- [DOCUMENT SEGMENT]:
..........

Posted by ankur in Tech (372 words, approximately a 2 minute read)

In my last post, I mentioned that I had moved to a Pelican based blog. In this post, I'll document how I did this, for myself as a future reference and for others that might be looking for a resource. Yet another howto.

Requirements

  • I'm using a Fedora system, but you can use another Linux (or not) distribution too. Pelican is written in Python, so it should be easily usable on any system that has Python on it. This guide will limit itself to Fedora.

  • Pelican is available in the Fedora repositories:

    sudo yum install python-pelican
    
  • Git and a Github account

  • Your favourite text editor

  • Your hosting space - of course

Steps

  • Create a new repository on github and clone it. This will hold the source files for your posts.

  • To create a skeleton file, you can use the pelican-quickstart command.

  • This sets up your directory structure, like this:

    $ tree -L 1
    .
    ├── content
    ├── develop_server.sh
    ├── fabfile.py
    ├── Makefile
    ├── output
    ├── pelicanconf.py
    ├── pelican-plugins
    ├── publishconf.py
    ├── README.md
    └── voidy-bootstrap
    

The content directory will contain the source files. You can either use rst or markdown to write them. The output directory will contain the files pelican generates. The readme file is one that you'll set up, just for your github repo. voidy-boostrap is a theme I'm using and pelican-plugins is the plugins repository. More on these later.

..........

- [DATA FOR ANALYSIS]:
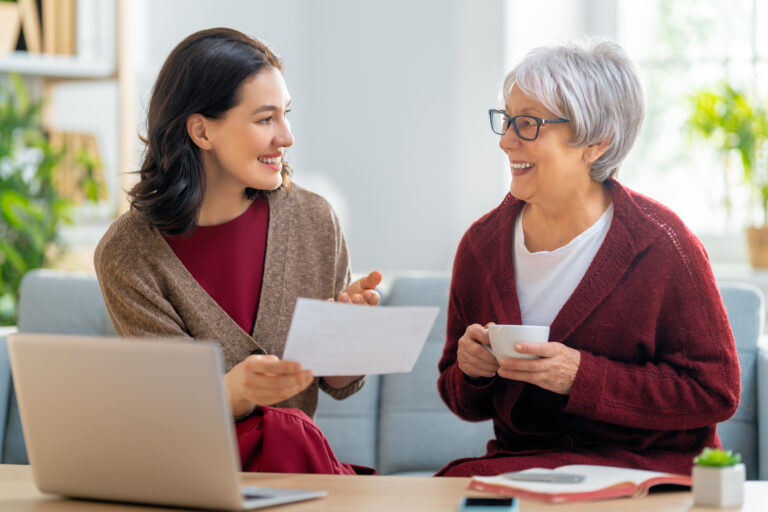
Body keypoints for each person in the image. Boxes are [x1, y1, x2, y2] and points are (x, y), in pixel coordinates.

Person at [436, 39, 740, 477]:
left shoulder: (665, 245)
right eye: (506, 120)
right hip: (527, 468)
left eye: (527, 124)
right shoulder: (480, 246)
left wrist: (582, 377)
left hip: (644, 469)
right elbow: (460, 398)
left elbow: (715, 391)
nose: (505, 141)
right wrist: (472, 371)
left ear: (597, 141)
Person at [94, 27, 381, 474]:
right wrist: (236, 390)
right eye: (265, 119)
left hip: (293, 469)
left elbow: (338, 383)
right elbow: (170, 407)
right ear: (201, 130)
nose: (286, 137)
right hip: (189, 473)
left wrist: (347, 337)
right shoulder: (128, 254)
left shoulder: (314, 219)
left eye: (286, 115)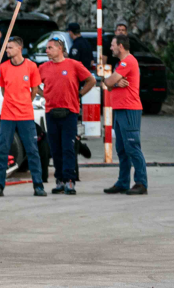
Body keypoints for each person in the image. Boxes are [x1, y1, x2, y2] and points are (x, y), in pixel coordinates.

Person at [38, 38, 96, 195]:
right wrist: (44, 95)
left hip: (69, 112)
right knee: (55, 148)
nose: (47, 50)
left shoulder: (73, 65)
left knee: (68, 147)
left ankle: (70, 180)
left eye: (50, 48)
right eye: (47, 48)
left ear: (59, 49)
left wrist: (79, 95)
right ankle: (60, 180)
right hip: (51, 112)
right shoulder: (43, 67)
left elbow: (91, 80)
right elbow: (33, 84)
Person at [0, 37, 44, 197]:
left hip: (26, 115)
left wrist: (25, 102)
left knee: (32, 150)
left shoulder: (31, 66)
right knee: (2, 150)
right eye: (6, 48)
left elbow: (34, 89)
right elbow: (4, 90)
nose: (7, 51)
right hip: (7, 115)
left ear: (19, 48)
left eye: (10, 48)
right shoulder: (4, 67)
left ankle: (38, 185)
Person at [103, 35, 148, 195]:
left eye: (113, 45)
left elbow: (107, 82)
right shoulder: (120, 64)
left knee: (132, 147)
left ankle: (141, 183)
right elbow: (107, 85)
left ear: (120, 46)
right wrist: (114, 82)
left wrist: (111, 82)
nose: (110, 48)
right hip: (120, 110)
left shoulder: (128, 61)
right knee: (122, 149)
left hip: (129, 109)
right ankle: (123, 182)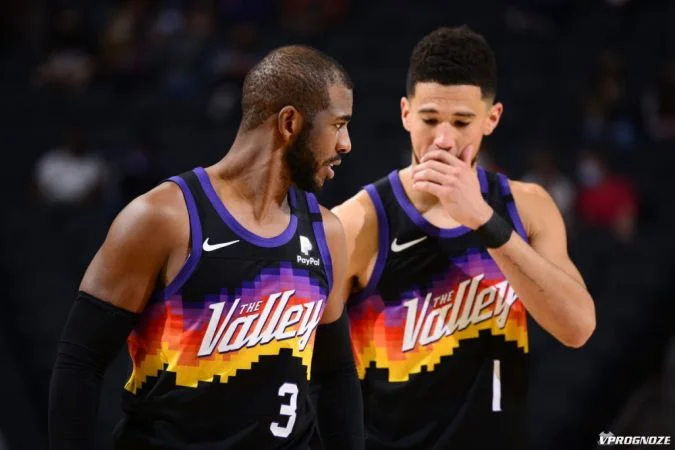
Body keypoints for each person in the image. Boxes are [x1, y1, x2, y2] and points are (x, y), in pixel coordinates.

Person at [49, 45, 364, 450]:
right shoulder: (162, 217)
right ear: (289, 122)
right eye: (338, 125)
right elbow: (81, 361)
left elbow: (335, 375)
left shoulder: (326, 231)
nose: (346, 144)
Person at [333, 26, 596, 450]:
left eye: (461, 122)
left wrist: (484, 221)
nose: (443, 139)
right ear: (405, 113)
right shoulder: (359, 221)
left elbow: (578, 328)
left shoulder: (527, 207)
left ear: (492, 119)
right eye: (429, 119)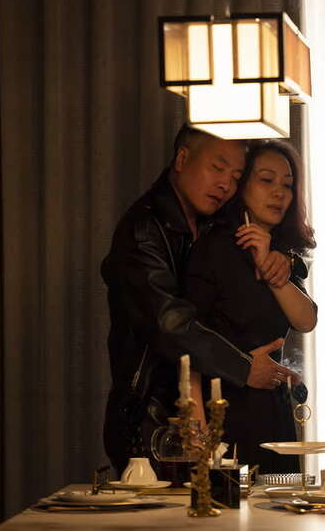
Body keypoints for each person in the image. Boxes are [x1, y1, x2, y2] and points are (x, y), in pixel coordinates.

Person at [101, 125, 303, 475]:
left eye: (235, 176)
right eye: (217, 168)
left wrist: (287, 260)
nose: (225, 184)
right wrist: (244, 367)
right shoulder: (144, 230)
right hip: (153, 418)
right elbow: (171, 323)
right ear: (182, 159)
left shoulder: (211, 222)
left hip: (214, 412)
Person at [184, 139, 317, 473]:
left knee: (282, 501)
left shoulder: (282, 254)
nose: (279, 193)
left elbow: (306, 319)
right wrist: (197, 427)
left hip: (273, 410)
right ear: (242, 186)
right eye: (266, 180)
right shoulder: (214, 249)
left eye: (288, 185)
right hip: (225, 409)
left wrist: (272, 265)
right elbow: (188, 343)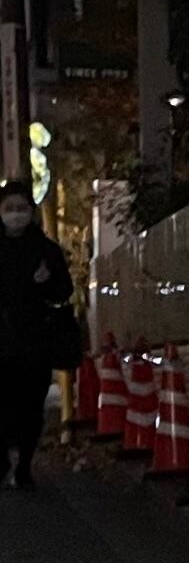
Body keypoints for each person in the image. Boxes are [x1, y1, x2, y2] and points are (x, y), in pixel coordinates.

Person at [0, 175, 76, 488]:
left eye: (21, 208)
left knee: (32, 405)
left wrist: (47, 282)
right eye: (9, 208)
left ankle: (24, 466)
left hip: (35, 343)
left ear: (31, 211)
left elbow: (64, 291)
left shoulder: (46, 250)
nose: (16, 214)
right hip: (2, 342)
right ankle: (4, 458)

..........

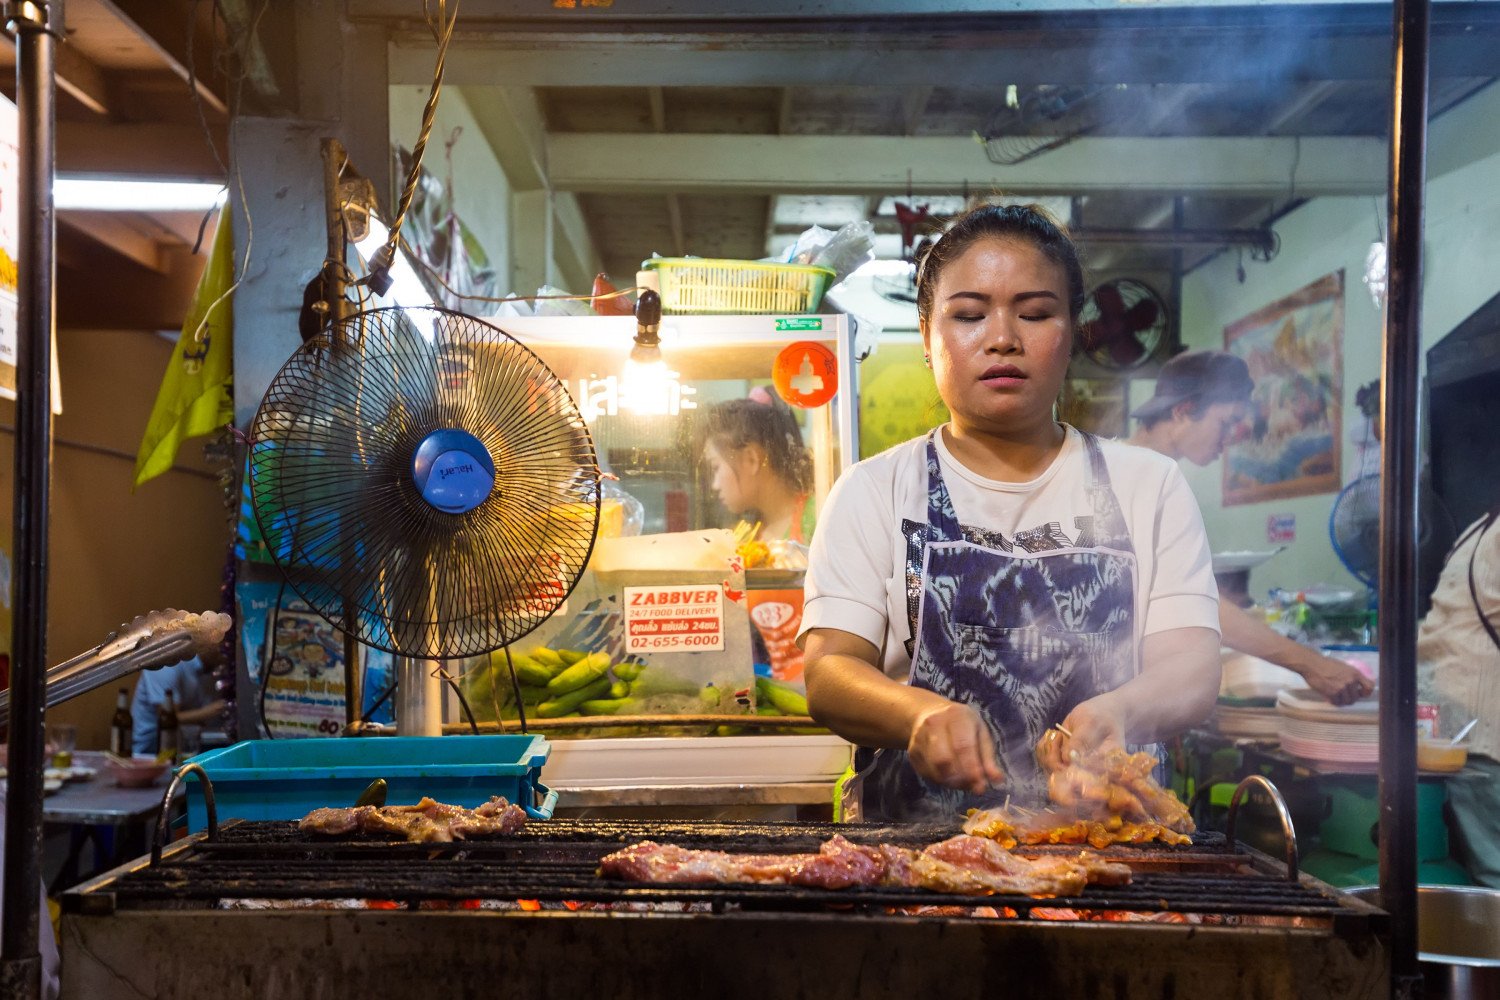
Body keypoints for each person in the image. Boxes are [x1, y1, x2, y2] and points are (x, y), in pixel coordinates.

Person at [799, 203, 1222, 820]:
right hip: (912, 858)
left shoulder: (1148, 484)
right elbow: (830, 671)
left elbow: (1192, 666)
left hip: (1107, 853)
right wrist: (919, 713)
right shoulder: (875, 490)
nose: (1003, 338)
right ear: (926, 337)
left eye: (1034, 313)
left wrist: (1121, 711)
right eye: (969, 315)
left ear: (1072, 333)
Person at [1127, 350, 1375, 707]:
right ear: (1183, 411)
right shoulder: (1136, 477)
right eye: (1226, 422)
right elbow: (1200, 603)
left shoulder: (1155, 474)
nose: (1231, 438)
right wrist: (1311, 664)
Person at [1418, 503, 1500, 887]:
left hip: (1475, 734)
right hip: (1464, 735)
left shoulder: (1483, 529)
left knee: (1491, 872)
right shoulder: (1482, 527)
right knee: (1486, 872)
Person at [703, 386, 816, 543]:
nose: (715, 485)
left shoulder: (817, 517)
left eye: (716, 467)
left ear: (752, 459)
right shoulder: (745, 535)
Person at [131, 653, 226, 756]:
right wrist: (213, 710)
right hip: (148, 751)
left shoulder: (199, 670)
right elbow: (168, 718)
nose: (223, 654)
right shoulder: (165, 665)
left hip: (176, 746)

..........

- [WHAT TO DO]:
**A)** In the Pelican blog setup post, list every file name in the directory tree listing that ends in ".py".
**B)** Resume the Pelican blog setup post, picking up right after its final sentence.

- [REPLIES]:
**A)**
fabfile.py
pelicanconf.py
publishconf.py

**B)**
  • All you need to do is write a hello world post. Something like this:

    Hello World
    ###########
    
    :date: 2015-03-02 10:39
    :tags: Pelican, Wordpress
    :category: Tech
    :slug: hello-world
    :author: ankur
    :lang: en
    
    Hello World!
    
  • To compile this, you run make html and then make serve to take a look at your post (Direct your browser to localhost:8000). By default, it'll look quite simple. You can use pelican-themes to change how your stuff looks. They also have a set of plugins you can use.

Importing from Wordpress

  • Pelican provides a tool that lets you import your wordpress blog into it: pelican-import. It's far from perfect, though, so you're probably going to need to work on your posts before you publish. sed is quite useful.